All tt0L-low signal and control regions are included in a statistical model based on the combined likelihood fit. The normalisations of the \(t\bar{t}{+}b\), \(t\bar{t}\) (other), single-top and Z+jets background processes are free-floating. For the \(t\bar{t}\) background, the normalisation factors are decorrelated in the three kinematic regimes (CR0X, CRWX and CRTX) to account for a possible top quark \(p_{\text {T}}\)  dependence of the normalisation factor. The yield results are presented in Table 2.
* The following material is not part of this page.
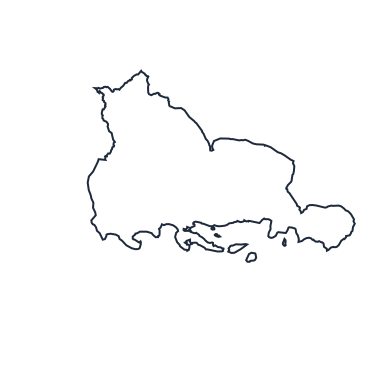 Central Malekula, Malampa, Vanuatu, rotated 135°
{"feature_id": "77236927B27410418950848", "entity_name": "Central Malekula", "entity_type": "district", "adm_level": 2, "iso_a3": "VUT", "parent_name": "Vanuatu", "parent_adm1": "Malampa", "projection": "robinson", "projection_center": [167.441, -16.165], "detail": "fine", "context": "isolated", "style": "outline", "palette": "slate", "viewbox_px": 384, "rotation_deg": 135, "n_neighbors": 0, "source": "geoboundaries", "source_scale": "gbopen_adm2", "svg_char_len": 6081}
<svg xmlns="http://www.w3.org/2000/svg" viewBox="0 0 384 384"><g transform="rotate(135 192 192)"><path d="M288.8,221.4L286.9,220.3L283.9,221.3L282.8,222.2L281.8,222.1L279.1,220.1L276.0,215.7L275.1,212.6L276.4,210.0L275.9,207.1L276.1,200.7L274.4,194.9L272.4,191.5L270.7,190.0L269.2,189.3L268.4,189.5L265.5,191.1L263.7,192.6L263.3,193.5L265.1,193.7L266.3,199.2L267.0,200.0L266.9,200.9L265.4,202.4L262.2,202.1L261.5,202.6L259.9,201.6L256.9,200.8L252.1,196.0L249.6,191.4L249.9,189.7L249.7,185.8L247.9,184.1L247.2,184.8L246.0,184.3L244.7,185.2L242.0,187.8L241.5,189.2L239.2,189.1L236.1,190.4L235.3,188.4L232.7,187.3L230.8,185.3L228.9,181.8L228.3,178.8L228.5,175.8L229.5,174.2L232.1,174.3L235.8,172.1L238.0,167.0L238.1,163.5L238.8,162.0L238.1,156.6L236.0,154.0L236.5,153.7L235.4,153.3L233.2,154.5L231.4,156.1L232.1,157.8L232.8,158.3L232.3,159.3L231.6,159.7L231.3,160.8L232.6,160.3L232.8,161.2L231.8,161.0L230.5,161.3L227.1,159.7L228.6,158.3L228.7,157.4L229.7,155.8L228.5,155.2L227.6,155.7L224.9,153.3L224.6,152.0L224.9,150.4L223.9,148.5L222.5,143.7L222.8,141.5L221.9,140.8L216.1,132.0L212.8,128.8L211.7,128.4L210.9,129.6L209.9,129.4L209.7,129.8L210.6,131.1L210.8,132.5L212.6,134.7L213.3,137.9L214.9,138.4L214.8,139.3L213.1,141.3L213.6,142.2L215.4,143.3L216.6,145.4L216.8,148.8L216.6,149.8L216.9,152.9L217.8,155.8L217.3,156.8L217.9,160.2L218.5,160.3L219.7,161.6L221.1,164.7L221.4,165.7L221.1,165.0L220.4,165.1L220.2,166.6L221.2,167.3L221.8,166.8L224.8,169.8L224.8,170.7L224.3,170.4L223.8,171.5L222.9,170.0L220.9,170.0L220.1,170.7L218.7,167.5L217.6,167.5L214.3,166.2L213.3,167.1L213.2,167.7L213.7,168.5L213.1,169.2L211.7,169.2L210.3,168.4L207.3,163.8L207.5,163.0L206.3,161.3L203.5,155.1L201.4,153.1L199.7,152.8L198.5,150.4L196.8,148.3L192.8,145.1L190.4,143.9L188.0,143.6L184.5,141.0L183.7,141.0L181.4,139.4L180.3,139.5L179.2,136.6L177.5,135.3L175.9,134.6L175.0,135.1L174.5,132.9L173.5,132.3L173.0,131.3L172.3,131.5L172.0,131.2L166.2,122.3L161.9,122.6L159.7,122.2L159.6,121.1L157.5,119.1L156.7,117.7L156.2,114.7L156.5,115.2L160.5,112.6L162.7,110.2L166.4,109.0L169.3,106.8L169.4,105.5L168.6,103.7L166.9,102.5L163.7,101.8L160.5,102.9L159.4,102.6L154.7,96.7L151.8,97.3L148.9,98.6L148.3,98.4L146.5,96.2L145.0,93.4L145.0,92.5L147.3,89.2L147.9,86.4L149.8,83.1L152.0,81.4L148.9,79.6L146.1,79.3L143.6,78.4L141.5,76.8L140.6,75.0L140.6,73.0L139.8,72.4L140.0,71.8L139.7,69.7L138.2,67.8L136.9,67.4L136.0,64.7L135.5,64.3L135.4,62.6L137.4,59.9L136.8,56.6L138.1,55.1L136.3,54.5L133.1,54.5L130.9,53.3L130.8,52.8L129.2,51.2L128.1,50.8L125.6,50.7L120.9,52.0L117.7,51.5L117.5,50.9L115.0,51.1L114.2,51.9L111.2,49.9L108.9,50.4L107.8,51.1L106.1,51.0L102.9,53.4L99.3,54.5L98.5,57.1L96.8,58.1L95.3,63.8L95.2,66.6L95.3,68.2L96.3,70.3L96.2,72.9L96.7,76.5L97.9,78.7L102.2,82.6L103.0,83.8L106.0,85.6L108.0,86.1L109.2,87.2L113.4,94.2L116.0,97.6L118.2,99.6L120.8,100.5L122.9,99.1L125.4,100.1L127.7,99.4L129.7,99.9L128.9,101.2L128.4,103.7L126.9,104.5L126.7,105.4L127.4,107.9L126.5,109.3L123.9,122.3L124.1,124.6L122.7,126.6L123.1,127.2L122.7,128.1L119.1,129.1L114.8,129.1L113.4,129.7L109.0,133.0L107.6,133.2L105.2,134.7L101.3,138.0L100.3,140.9L98.3,142.1L99.3,144.8L100.7,152.8L101.7,156.5L103.2,159.4L104.7,168.0L106.7,172.5L107.7,173.2L107.3,173.6L108.0,175.0L112.8,180.3L114.7,183.4L116.3,188.9L117.5,191.4L119.5,192.6L120.1,193.6L122.2,195.2L126.0,200.9L127.2,201.9L128.1,203.6L134.2,209.9L140.4,212.5L145.1,210.5L146.7,208.4L147.1,206.7L148.8,207.2L149.7,208.5L146.9,211.6L146.7,212.8L145.8,214.1L144.7,217.5L144.8,219.5L142.6,225.2L142.3,227.6L141.7,228.1L140.2,237.7L140.5,238.9L140.3,240.4L140.9,247.0L139.5,254.9L140.3,259.0L144.9,263.2L147.0,268.4L147.0,269.0L145.1,271.8L144.3,272.1L144.1,273.7L143.0,274.2L142.5,276.0L144.1,277.7L146.4,282.7L146.5,284.1L145.8,284.2L146.0,284.9L145.7,285.6L146.0,286.3L147.0,287.0L148.6,287.4L149.5,288.4L152.3,289.2L153.2,291.6L152.6,293.3L149.0,297.2L147.1,298.5L146.5,298.4L146.2,300.1L145.0,302.6L143.9,303.5L141.2,304.5L141.2,305.0L142.2,306.1L141.9,307.3L142.2,307.9L141.8,309.1L142.6,312.5L142.3,313.6L147.0,313.2L147.9,314.2L150.7,315.1L153.9,315.2L154.8,314.2L155.4,314.2L156.5,315.1L156.9,314.6L158.4,315.6L161.1,315.4L162.0,316.4L165.6,315.7L168.5,316.0L171.0,315.7L171.2,316.7L172.6,317.7L173.1,318.8L174.9,319.6L176.2,318.7L177.2,318.8L177.6,319.7L177.1,322.7L177.3,326.0L178.5,326.7L178.8,327.7L180.0,328.6L180.9,328.4L184.0,330.2L184.4,331.7L185.3,332.0L187.2,334.1L186.9,331.6L188.0,329.5L187.7,329.1L187.7,327.8L186.1,328.7L185.9,328.1L186.2,326.6L185.6,325.4L185.8,324.4L185.5,323.5L186.2,322.6L187.6,322.6L188.3,322.0L188.4,321.3L189.8,320.6L190.2,320.0L189.8,318.8L190.5,317.9L190.4,315.9L191.5,314.8L192.0,315.0L192.7,314.4L192.7,313.6L196.1,312.8L196.7,313.6L197.4,313.3L200.0,311.6L200.9,310.5L200.9,309.3L201.6,309.1L203.3,307.4L203.2,306.3L203.9,305.0L202.8,302.2L203.2,299.7L204.2,298.6L205.4,298.0L207.4,294.0L207.6,293.3L207.1,290.6L210.7,284.8L211.2,281.9L212.1,282.2L212.9,281.9L214.3,280.8L214.2,280.0L215.0,279.4L216.7,279.9L218.4,278.8L219.7,278.7L221.0,277.8L223.1,277.3L224.0,278.5L226.4,278.2L226.9,277.5L227.8,278.6L228.4,278.6L228.6,277.7L230.2,276.8L230.5,275.9L234.8,281.2L237.6,279.8L247.4,276.4L253.9,275.9L259.1,272.4L263.6,266.4L265.8,261.5L267.7,258.6L269.3,254.2L273.2,250.7L274.8,246.1L276.5,243.6L283.3,243.1L284.8,240.9L284.9,239.1L284.3,237.8L284.8,235.0L286.6,231.7L286.4,228.1L288.8,221.4ZM190.1,115.9L190.8,117.2L194.3,120.0L198.0,124.0L201.3,125.4L202.1,126.3L203.6,126.7L204.6,126.2L205.6,126.4L206.2,126.1L206.6,124.7L208.5,124.2L207.2,121.0L204.9,119.0L197.8,117.1L190.1,115.9ZM195.6,107.8L201.9,105.5L202.1,103.5L200.6,101.9L199.5,102.1L196.7,99.8L195.4,99.4L193.1,100.2L191.0,103.1L190.8,104.0L192.9,107.0L195.6,107.8ZM164.0,91.5L164.7,90.5L164.8,89.0L164.5,88.3L163.3,88.2L163.0,89.0L160.4,91.2L159.9,92.1L159.8,93.4L164.0,91.5ZM204.8,145.4L206.1,145.7L206.4,145.3L206.2,144.0L205.1,141.6L203.7,140.7L203.8,142.3L204.6,142.8L204.2,144.4L204.8,145.4ZM202.4,149.9L201.7,150.8L201.8,151.8L203.0,152.6L204.2,152.4L204.4,151.9L204.1,150.9L202.9,149.9L202.4,149.9Z" fill="none" stroke="#1e293b" stroke-width="2"/></g></svg>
Figure 9 shows the \(E_{\text {T}}^{\text {miss}}\) distributions in the three tt0L-low signal regions. The background contributions are obtained from the profile likelihood simultaneous fit to all tt0L-low CRs with a background-only hypothesis.

Exclusion limits at 95% CL are presented in Fig. 10a and b for DM models with a spin-0 scalar or pseudoscalar mediator particle, respectively. The tt0L-low analysis, the tt0L-high analysis and the full tt0L combination are presented separately in order to quantify the improvement gained by adding the tt0L-low channel to the tt0L search. As they were designed to do, the tt0L-low signal regions extend the sensitivity to low-mass mediator models, with an improvement of up to about \(15\%\) in the cross-section limit for scalar mediator particles.

In addition, the negative logarithmic profile likelihood ratios \(-2\,\Delta \!\ln (\Lambda )(\mathcal {B}_{H\rightarrow \text {inv}}\,;\theta )\) as a function of \(\mathcal {B}_{H\rightarrow \text {inv}}\) for the tt0L-low and tt0L-high analyses, and their combination, are illustrated in Fig. 11.

Table 6 presents the best-fit value, and the observed and expected upper limits on \(\mathcal {B}_{H\rightarrow \text {inv}}\) at the 95% CL for the tt0L-low analysis, the tt0L-high analysis and their statistical combination. Since the tt0L-low selection was designed to target mediator masses below 100 \(\text {GeV}\) , the improvement in the expected upper limit at the Higgs boson mass is found to be relatively small.